= Nalini Shekar =

Indian social activist and entrepreneur (born 1964)

Nalini Shekar (born 1964) is an Indian social activist and entrepreneur who co-founded Hasiru Dala (Green Force), a non-profit helping marginalised waste pickers in Bengaluru, India, become recognised for their work and developing a more sustainable waste management system in the city.

== Education and early years ==
Shekar was born and brought up in Bengaluru. She spent 23 years of her life in the United States of America and Maharashtra.

She worked extensively on the issue of violence against women and children in the United States. She supported the facilitation passage of legislation to support victims of human trafficking in California. For immigrant women affected by domestic violence, Nalini ran a shelter in the past.

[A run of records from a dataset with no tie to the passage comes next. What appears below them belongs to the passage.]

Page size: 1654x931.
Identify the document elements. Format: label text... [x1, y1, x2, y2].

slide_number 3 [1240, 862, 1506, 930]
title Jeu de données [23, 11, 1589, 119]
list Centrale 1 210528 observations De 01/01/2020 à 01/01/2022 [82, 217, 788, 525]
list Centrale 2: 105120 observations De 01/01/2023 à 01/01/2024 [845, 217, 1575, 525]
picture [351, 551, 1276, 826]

She also co-founded Kagad, Kach Kashtakari Panchayat (KKPKP), union of waste pickers in Pune in 1997.

== Hasiru Dala ==
Nalini returned to Bengaluru in 2010, intending to retire. But a growing waste issue, and the plight of the waste pickers of the city, led her and a group of activists to form Hasiru Dala.

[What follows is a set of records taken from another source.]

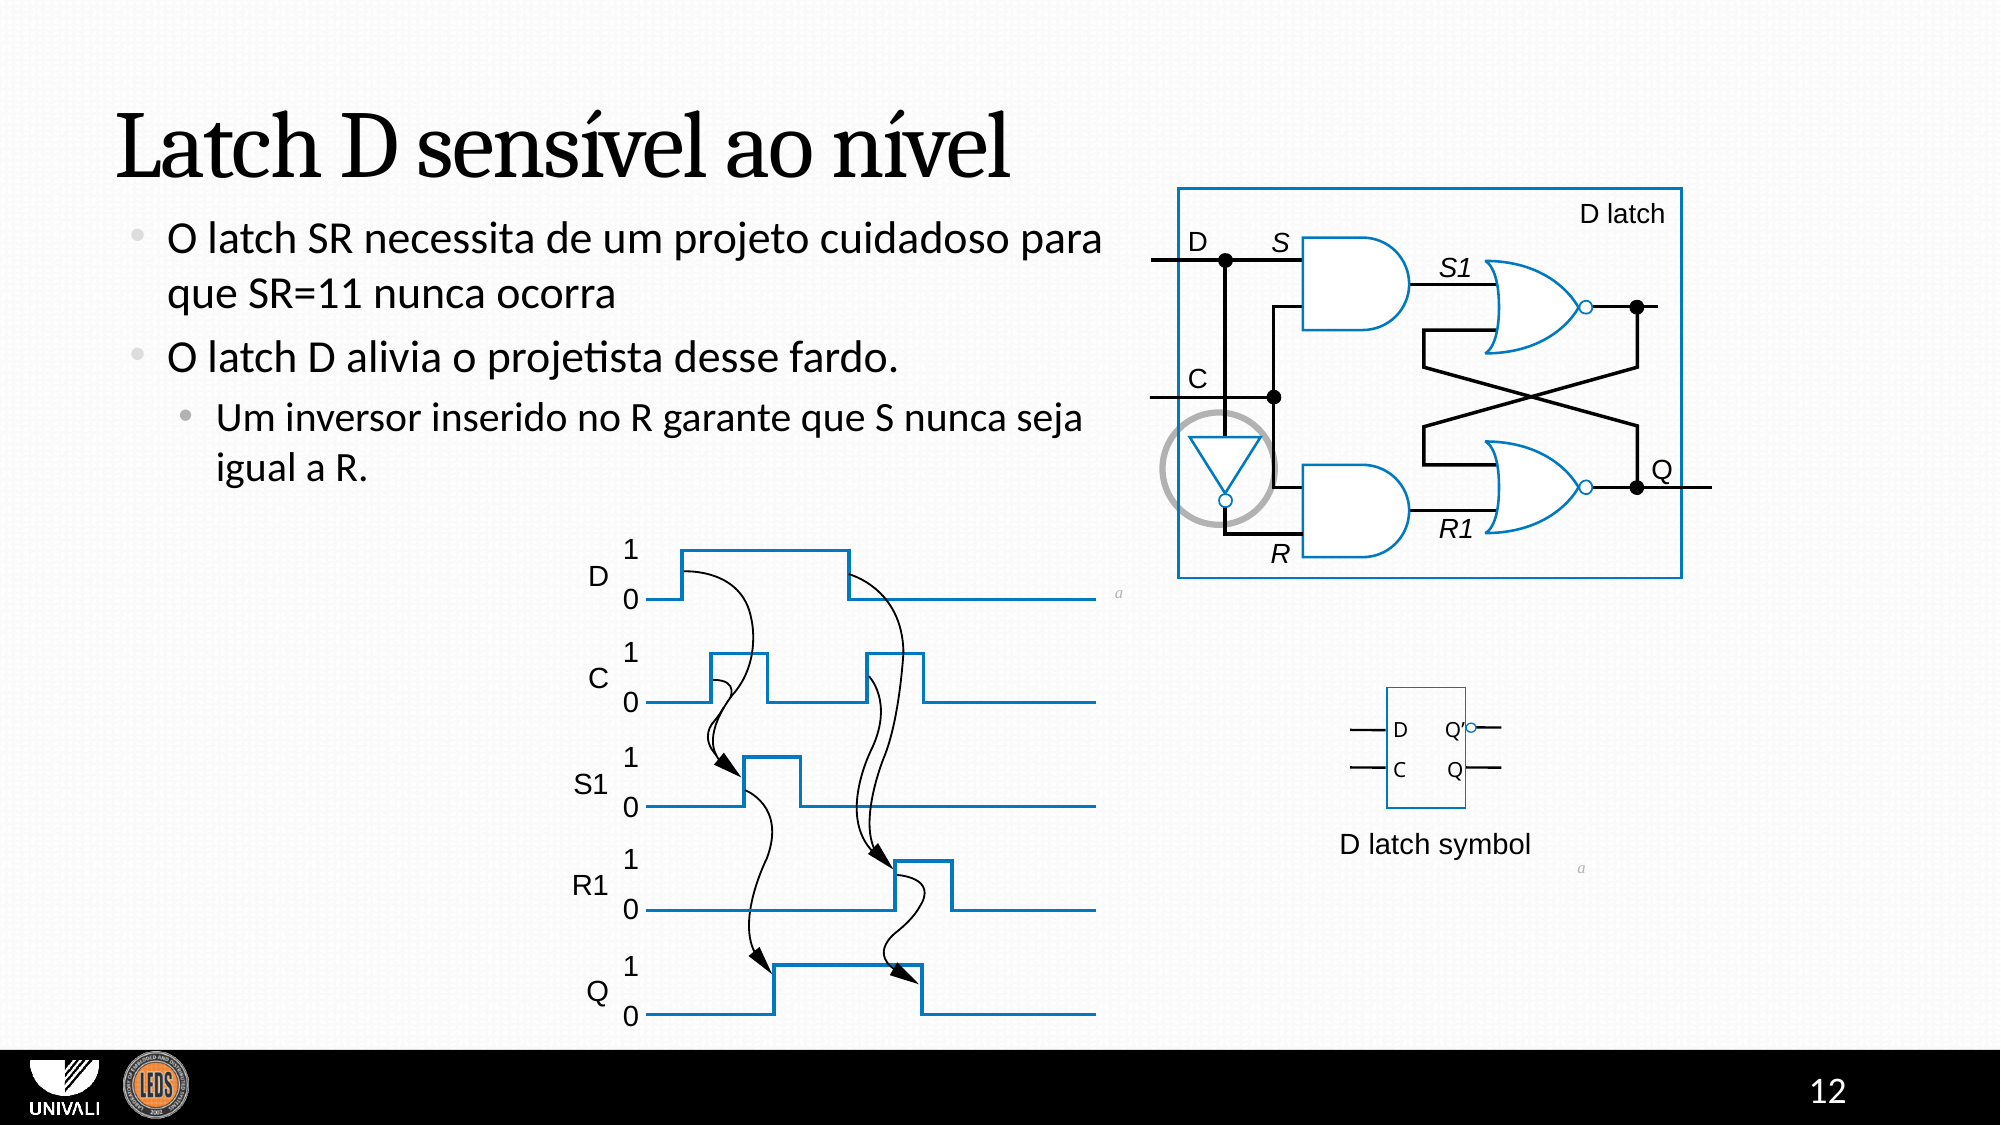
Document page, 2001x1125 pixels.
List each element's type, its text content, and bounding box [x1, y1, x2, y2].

picture [121, 1049, 190, 1120]
picture [30, 1060, 99, 1115]
picture [571, 530, 1098, 1033]
title Latch D sensível ao nível [99, 45, 1767, 233]
text_box a [1108, 574, 1139, 610]
list O latch SR necessita de um projeto cuidadoso para que SR=11 nunca ocorra O latch D alivia o projetista desse fardo. Um inversor inserido no R garante que S nunca seja igual a R. [95, 200, 1188, 1000]
picture [1149, 186, 1713, 580]
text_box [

Hasiru Dala since its formation, has generated more than 540 new jobs and has helped organise 9,500 waste pickers to work in 175 residential societies and office buildings. The NGO has successfully managed to get these marginalised waste pickers government recognised occupational identity cards and other loan and health facilities, giving them legitimacy. In 2015, the NGO also splintered into Hasiru Dala Innovations which has helped in creating new and long lasting livelihood options for the waste pickers. Today, Hasiru Dala has waste-pickers representing the larger goal in workshops abroad. One of the waste pickers from Bengaluru represented the organisation in a UN conference in Paris. Hasiru Dala is a pioneer in integrating waste workers and waste management in India

Nalini says that she imagines a future where waste pickers become experienced entrepreneurs, dry waste collectors and managing Bio-gas generators, in every corner of Bengaluru. Hasiru Dala currently operates in Mysore, Managlore, Tumkur, Coorg, Rajamudry, Chikkaballapura, Chamrajnagar, Davangere, Hubli, Dharwad, Nanjangud, Sira, Trichy, Coimbatore, besides Bangalore.
The organisation has been successful in establishing an inclusive model of waste management in Bangalore which tenders to the needs of residents and ensures that waste does not end up in the landfills

== Career highlights ==
- Received Bangalore city's Kempe Gowda award in 2014
- Was awarded prestigious Namma Bengalure Award in 2020
- Received an award from Santa Clara County Human Relations Commission
- Was honoured by San Jose City Government for her work with immigrants
- Received certificate of Honour from Governor of California, Arnold Schwarzenegger
- Star award from Asian Community in the San Francisco Bay Area
She has won many accolades for her work, including the Kempegowda Award 2015, from
the City of Bangalore. Women of the year “Shining star” award 2016 by CKC group, She was chosen as one of 100 women in India who
make a difference in the society by BBC.Com. She is conferred with “Vasundara Mitra” Award
2016 by Kirloskar Ferrous Industries Limited. Recently she featured in a book “Dream Chasers”
Women Entrepreneurs from the south of Vindyas.